Sardinian wine, cheese, and bread have something extra going for them.
Sardinians produce a number of wines, but a local variety called Cannonau, a dark red wine, contains the world’s highest levels of antioxidants.
Experts have also found that, while the Sardinian diet isn’t heavy on fish, which is the usual dietary source of essential Omega-3 fatty acids, Sardinians get heaps of this dietary boon from a local cheese called pecorino sardo, made from the milk of grass-feed sheep.
Sardinians also commonly eat simply, homemade breads that contain vitamins and lactic acids that fight harmful bacterial in the digestive tract.

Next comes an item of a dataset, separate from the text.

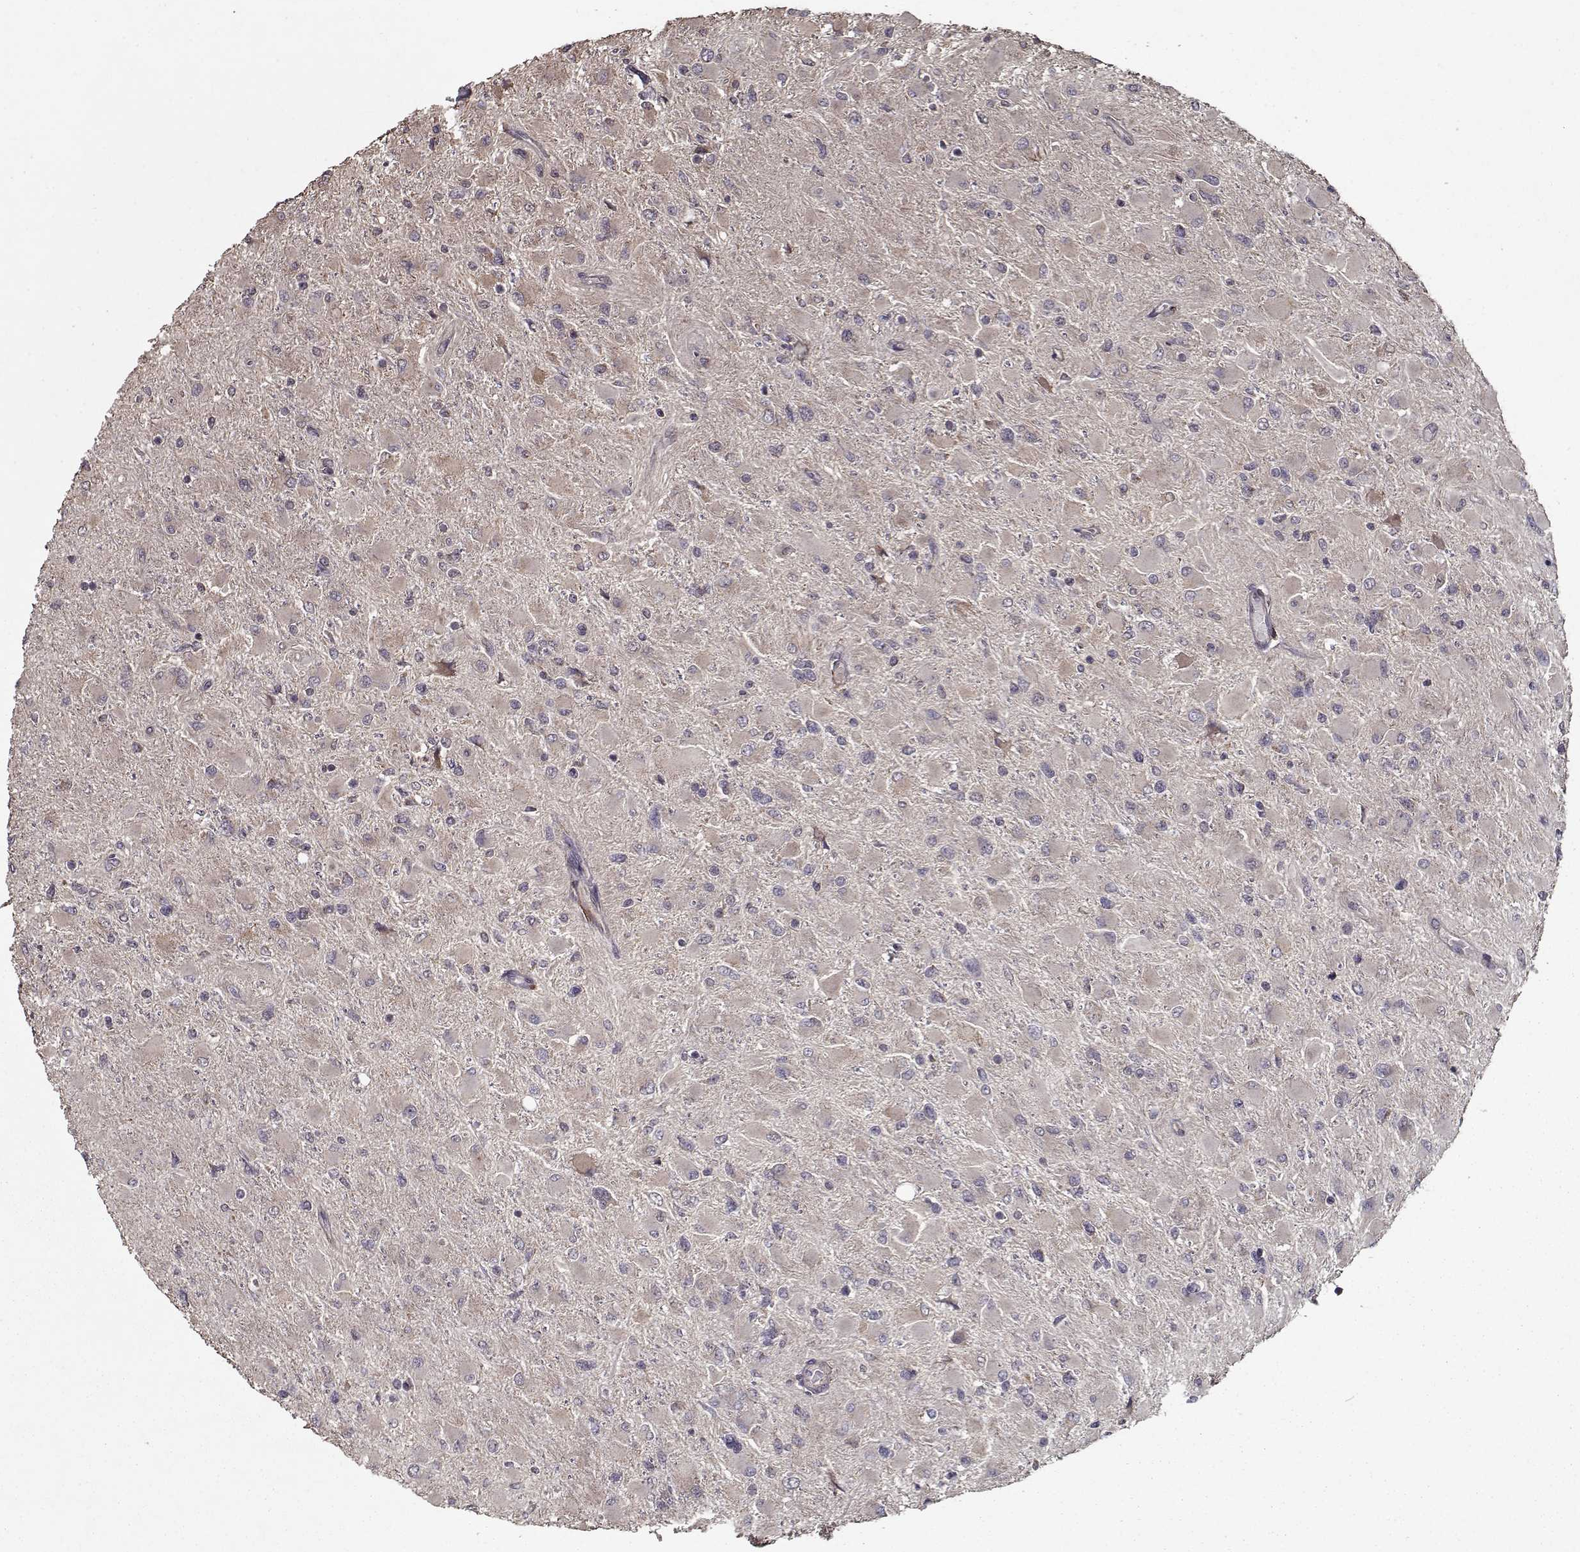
{"staining": {"intensity": "weak", "quantity": "<25%", "location": "cytoplasmic/membranous"}, "tissue": "glioma", "cell_type": "Tumor cells", "image_type": "cancer", "snomed": [{"axis": "morphology", "description": "Glioma, malignant, High grade"}, {"axis": "topography", "description": "Cerebral cortex"}], "caption": "Immunohistochemistry (IHC) image of human glioma stained for a protein (brown), which exhibits no expression in tumor cells. (DAB (3,3'-diaminobenzidine) IHC visualized using brightfield microscopy, high magnification).", "gene": "IMMP1L", "patient": {"sex": "female", "age": 36}}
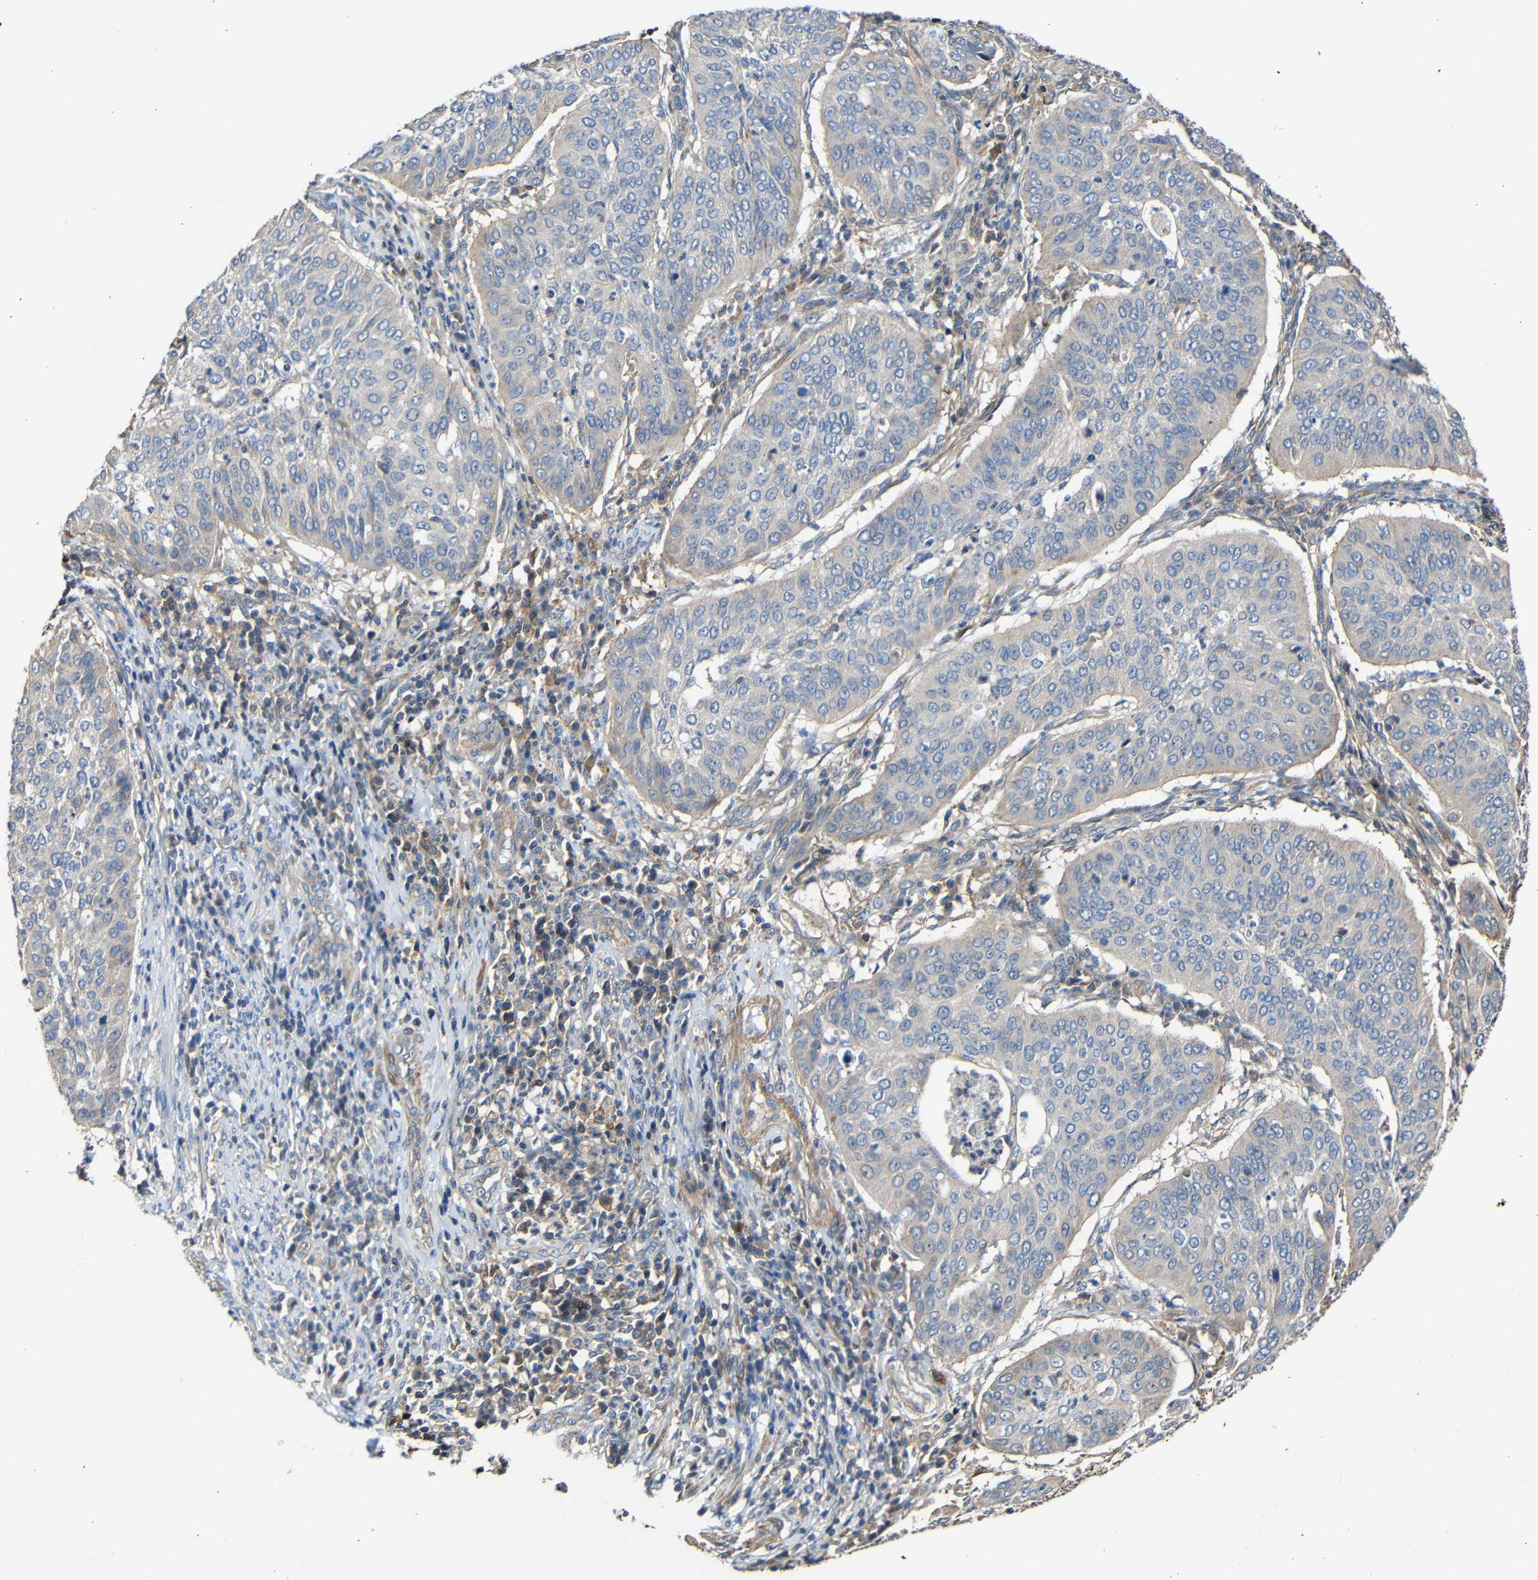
{"staining": {"intensity": "negative", "quantity": "none", "location": "none"}, "tissue": "cervical cancer", "cell_type": "Tumor cells", "image_type": "cancer", "snomed": [{"axis": "morphology", "description": "Normal tissue, NOS"}, {"axis": "morphology", "description": "Squamous cell carcinoma, NOS"}, {"axis": "topography", "description": "Cervix"}], "caption": "A micrograph of cervical cancer (squamous cell carcinoma) stained for a protein exhibits no brown staining in tumor cells. The staining was performed using DAB to visualize the protein expression in brown, while the nuclei were stained in blue with hematoxylin (Magnification: 20x).", "gene": "RHOT2", "patient": {"sex": "female", "age": 39}}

Experts suspect that these three pillars of the Sardinian diet…dark red wine, fresh country cheese, and homemade bread…combined with other lifestyle and dietary factors, could be the keys to living a longer, healthier life no matter where you live.
“For 30 years we’ve been providing information on places where people can live better for less,” says Jackie Flynn, publisher of InternationalLiving.com. “There are places on earth where people live simple, healthy lives without the financial and social worries that weigh so heavily on people in modern, industrialized countries. We asked our editors and contributors around the world to come up with their top five, and Sardinia made the cut, as did New Zealand, Panama, Costa Rica, and Ecuador.